What is Forestry?
Forestry is the science of managing and caring for forests. Forestry students learn how to manage forests for wood harvesting, while maintaining sustainability and protecting ecosystems. Some programs focus on forestry in a particular region, while some offer a more generalized curriculum.
Is Forestry a Good Major / Degree for Me?
Do you love trees? Do you love to spend lots of time outside? Are you good at math? Do you enjoy problem solving? Are you a good team player? Do you like working with computers? Do you like working with heavy equipment? Do you like to work on your feet? If you’ve answered yes to some of these questions, then a degree in Forestry might be for you!

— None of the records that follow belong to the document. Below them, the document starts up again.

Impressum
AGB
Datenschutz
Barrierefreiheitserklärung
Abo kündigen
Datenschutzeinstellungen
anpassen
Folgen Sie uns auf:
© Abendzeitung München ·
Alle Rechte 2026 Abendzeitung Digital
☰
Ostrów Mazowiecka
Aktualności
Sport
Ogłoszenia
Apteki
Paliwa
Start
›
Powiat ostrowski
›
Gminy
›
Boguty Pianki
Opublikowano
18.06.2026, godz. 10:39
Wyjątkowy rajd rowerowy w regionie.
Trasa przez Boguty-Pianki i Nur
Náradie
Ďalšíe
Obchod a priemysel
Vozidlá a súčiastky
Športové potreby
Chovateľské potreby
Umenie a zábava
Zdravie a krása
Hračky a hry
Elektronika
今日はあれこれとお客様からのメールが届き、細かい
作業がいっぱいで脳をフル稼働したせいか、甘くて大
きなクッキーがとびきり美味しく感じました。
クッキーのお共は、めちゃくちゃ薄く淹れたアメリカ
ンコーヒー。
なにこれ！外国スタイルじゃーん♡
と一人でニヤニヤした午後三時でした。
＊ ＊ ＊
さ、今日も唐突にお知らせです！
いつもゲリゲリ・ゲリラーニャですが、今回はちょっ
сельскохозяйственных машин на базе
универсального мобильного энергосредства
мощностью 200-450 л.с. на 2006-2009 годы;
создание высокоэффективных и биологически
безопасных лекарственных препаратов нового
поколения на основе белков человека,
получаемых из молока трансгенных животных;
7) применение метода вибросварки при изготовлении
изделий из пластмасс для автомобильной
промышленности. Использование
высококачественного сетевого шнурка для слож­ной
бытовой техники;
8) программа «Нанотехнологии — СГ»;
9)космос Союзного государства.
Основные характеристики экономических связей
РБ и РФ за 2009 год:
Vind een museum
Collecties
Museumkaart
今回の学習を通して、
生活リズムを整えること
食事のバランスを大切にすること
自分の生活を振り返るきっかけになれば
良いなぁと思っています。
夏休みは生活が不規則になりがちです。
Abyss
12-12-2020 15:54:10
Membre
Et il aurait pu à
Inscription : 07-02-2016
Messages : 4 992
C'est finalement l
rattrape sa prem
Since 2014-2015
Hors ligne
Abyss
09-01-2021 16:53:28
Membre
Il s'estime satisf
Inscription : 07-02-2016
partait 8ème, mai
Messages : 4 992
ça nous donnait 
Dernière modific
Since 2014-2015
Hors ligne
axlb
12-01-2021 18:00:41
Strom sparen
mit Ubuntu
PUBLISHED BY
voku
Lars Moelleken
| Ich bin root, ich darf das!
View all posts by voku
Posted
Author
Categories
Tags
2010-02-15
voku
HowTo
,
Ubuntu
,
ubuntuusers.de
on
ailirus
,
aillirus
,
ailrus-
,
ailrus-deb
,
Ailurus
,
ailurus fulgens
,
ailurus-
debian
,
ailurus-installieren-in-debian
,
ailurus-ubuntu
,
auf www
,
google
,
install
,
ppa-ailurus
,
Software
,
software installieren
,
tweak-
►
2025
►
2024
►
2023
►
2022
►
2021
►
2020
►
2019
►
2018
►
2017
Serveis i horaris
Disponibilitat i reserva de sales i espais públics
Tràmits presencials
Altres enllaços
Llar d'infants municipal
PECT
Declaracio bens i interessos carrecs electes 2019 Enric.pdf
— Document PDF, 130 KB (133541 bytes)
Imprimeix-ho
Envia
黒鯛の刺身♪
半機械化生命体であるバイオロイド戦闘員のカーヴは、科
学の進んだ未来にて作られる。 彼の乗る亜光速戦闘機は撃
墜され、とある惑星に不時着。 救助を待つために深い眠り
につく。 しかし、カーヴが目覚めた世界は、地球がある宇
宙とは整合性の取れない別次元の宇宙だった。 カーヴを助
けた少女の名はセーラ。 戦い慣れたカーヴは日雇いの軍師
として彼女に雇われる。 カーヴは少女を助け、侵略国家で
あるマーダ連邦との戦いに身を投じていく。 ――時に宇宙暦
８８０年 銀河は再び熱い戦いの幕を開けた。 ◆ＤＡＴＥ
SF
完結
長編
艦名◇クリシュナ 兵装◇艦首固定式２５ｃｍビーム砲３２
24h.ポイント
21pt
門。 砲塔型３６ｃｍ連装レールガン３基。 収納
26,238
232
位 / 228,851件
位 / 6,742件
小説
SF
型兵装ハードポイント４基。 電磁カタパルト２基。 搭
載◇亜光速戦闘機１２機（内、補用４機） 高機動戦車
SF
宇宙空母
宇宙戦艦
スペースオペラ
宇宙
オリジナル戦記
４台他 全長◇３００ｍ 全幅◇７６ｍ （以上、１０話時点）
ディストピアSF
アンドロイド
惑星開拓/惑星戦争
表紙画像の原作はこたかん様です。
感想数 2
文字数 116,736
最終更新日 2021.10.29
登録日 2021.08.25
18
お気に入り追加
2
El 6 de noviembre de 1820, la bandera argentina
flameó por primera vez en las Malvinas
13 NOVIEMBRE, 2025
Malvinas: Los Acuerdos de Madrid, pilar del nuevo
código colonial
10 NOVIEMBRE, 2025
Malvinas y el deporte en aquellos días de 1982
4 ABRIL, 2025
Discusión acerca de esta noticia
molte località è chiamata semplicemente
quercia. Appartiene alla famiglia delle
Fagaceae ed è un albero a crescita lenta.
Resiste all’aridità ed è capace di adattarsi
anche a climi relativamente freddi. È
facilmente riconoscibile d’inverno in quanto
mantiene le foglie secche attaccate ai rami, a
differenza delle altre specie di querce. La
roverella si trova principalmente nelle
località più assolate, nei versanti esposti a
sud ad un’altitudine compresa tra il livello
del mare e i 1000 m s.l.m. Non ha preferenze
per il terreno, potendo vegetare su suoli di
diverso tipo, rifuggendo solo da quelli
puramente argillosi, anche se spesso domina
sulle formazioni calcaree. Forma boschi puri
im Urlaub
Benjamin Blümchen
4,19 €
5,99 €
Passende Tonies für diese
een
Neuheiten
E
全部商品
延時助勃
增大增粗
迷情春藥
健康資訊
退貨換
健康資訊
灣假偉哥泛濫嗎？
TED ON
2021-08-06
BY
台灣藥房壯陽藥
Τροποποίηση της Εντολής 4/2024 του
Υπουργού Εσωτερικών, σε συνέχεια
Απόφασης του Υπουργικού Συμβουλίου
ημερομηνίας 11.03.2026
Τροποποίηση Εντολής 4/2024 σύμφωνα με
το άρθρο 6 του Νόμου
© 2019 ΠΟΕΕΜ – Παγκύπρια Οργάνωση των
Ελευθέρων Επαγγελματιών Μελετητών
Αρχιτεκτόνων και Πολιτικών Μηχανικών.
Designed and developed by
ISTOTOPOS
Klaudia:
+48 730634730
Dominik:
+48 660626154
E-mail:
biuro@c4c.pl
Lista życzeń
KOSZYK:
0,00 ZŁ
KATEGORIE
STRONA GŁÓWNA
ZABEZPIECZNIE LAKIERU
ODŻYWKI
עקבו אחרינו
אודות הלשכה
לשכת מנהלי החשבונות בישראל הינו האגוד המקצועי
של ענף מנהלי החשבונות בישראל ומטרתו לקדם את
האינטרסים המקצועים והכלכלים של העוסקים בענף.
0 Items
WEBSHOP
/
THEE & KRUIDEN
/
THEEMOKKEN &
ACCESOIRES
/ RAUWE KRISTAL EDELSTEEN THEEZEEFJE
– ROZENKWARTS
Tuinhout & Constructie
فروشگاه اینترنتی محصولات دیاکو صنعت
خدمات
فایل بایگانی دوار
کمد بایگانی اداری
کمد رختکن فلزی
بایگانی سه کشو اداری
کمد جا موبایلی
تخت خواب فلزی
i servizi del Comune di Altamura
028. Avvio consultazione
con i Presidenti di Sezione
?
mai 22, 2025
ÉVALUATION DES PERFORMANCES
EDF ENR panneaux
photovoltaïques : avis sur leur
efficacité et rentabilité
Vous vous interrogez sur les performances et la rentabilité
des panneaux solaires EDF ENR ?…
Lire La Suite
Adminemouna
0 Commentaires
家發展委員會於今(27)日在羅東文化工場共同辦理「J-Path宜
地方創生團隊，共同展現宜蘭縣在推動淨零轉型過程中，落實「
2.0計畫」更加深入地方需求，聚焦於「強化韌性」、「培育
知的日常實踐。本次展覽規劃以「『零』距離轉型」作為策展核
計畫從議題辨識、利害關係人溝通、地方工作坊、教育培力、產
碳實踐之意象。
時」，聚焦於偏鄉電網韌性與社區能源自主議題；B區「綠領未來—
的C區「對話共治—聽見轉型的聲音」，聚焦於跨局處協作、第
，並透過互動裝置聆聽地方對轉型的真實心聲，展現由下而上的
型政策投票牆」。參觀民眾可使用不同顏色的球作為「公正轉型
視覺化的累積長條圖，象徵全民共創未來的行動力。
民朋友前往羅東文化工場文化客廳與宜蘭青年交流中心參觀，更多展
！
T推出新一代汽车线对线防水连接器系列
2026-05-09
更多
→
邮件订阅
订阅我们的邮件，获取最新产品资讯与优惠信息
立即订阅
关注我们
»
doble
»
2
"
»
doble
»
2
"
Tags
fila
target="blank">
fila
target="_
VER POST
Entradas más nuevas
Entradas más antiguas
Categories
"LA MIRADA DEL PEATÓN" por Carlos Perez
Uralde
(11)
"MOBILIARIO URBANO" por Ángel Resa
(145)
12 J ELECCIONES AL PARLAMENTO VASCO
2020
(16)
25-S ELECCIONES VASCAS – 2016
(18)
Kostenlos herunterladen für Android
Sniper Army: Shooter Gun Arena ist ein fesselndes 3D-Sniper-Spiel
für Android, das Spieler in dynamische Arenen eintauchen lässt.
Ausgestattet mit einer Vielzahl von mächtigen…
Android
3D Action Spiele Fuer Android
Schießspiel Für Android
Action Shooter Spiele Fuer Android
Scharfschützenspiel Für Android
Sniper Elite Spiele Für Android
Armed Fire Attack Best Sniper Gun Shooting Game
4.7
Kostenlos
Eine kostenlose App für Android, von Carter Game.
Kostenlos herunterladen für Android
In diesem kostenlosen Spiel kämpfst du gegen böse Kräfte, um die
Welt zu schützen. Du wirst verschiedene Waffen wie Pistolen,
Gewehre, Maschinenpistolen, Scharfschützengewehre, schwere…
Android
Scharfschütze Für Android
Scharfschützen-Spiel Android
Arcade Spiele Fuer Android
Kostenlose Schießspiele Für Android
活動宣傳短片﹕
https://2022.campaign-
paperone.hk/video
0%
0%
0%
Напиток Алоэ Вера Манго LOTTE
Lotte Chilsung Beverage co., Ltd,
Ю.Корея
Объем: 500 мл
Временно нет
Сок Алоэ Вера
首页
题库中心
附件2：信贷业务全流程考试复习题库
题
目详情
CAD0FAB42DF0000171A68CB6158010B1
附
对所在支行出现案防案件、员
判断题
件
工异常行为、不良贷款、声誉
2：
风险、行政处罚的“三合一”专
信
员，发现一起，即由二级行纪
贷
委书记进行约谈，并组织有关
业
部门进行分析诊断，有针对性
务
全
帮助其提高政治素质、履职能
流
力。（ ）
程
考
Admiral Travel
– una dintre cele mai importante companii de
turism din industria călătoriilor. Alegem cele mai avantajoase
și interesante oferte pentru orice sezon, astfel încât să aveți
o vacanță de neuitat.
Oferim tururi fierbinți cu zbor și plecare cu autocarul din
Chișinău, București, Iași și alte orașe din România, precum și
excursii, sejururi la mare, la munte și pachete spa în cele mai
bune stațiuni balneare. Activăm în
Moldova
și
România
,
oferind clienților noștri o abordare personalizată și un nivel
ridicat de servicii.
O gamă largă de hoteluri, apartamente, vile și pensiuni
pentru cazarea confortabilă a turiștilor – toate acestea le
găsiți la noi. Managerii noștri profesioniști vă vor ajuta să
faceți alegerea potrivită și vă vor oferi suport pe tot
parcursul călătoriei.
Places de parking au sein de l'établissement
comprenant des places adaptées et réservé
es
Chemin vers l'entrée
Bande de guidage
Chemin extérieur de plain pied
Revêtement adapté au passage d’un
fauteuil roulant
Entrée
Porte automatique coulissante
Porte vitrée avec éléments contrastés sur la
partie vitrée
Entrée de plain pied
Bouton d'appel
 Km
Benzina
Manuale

High School Classes Needed for a Forestry Degree in College:
- 4 English Credits
- 4 Math Credits
- 4 Lab Science Credits
- 3 Social Studies Credits
- 2 Foreign Language Credits
- If your high school offers the following courses, take advantage!
- AP Biology
- AP Chemistry
- AP Environmental Science
- AP Calculus
- AP Statistics
- Computer Classes
- If your high school offers the following co-curricular activities, take advantage!
- Team Sports
- Student Government
Common Forestry Courses in College:
- Forestry Biology
- Forest Ecology
- Forest Management
- Forest Resources
- Forest Surveying and Mapping
- Forest Vegetation
- Public Communication
- Soil Science
- Statistical Inference for Forest Management
- Technical Writing
- Tree Pests and Disease
- Watershed Management
- Wildlife Conversation
- Wood Processing
- Wood Science and Technology
Similar Degree Programs You Might Want to Explore:
- Forest Engineering: a course of study that covers forestry topics and engineering in order to improve forestry processes
- Forest Operations Science: a forestry major that also explores ecology, wood harvesting, engineering, and business management
- Parks and Recreations: a course of study that explores how and why people interact with the outdoors, and how to manage these people and natural resources
- Pulp and Paper: a branch of chemical engineering that specializes in producing paper from wood
- Surveying Technology: a course of study that teaches students how to measure distances and angles on the earth’s surface
- Sustainable Agriculture: a branch of agriculture study that focuses on conserving and protecting natural resources while producing healthy food
- Urban Forestry: the study of how to care for trees in and near heavily populated areas
- Wildlife and Wilderness Management: a course of study that combines all of the sciences to manage plants and animals
Most forestry majors go on to become foresters. Foresters can work for themselves, private companies, agencies, or for the U.S. Forest Service. Wherever there are trees, there are probably foresters at work behind the scenes. Some forestry graduates have also gone on to work as park rangers, salespeople, and teachers.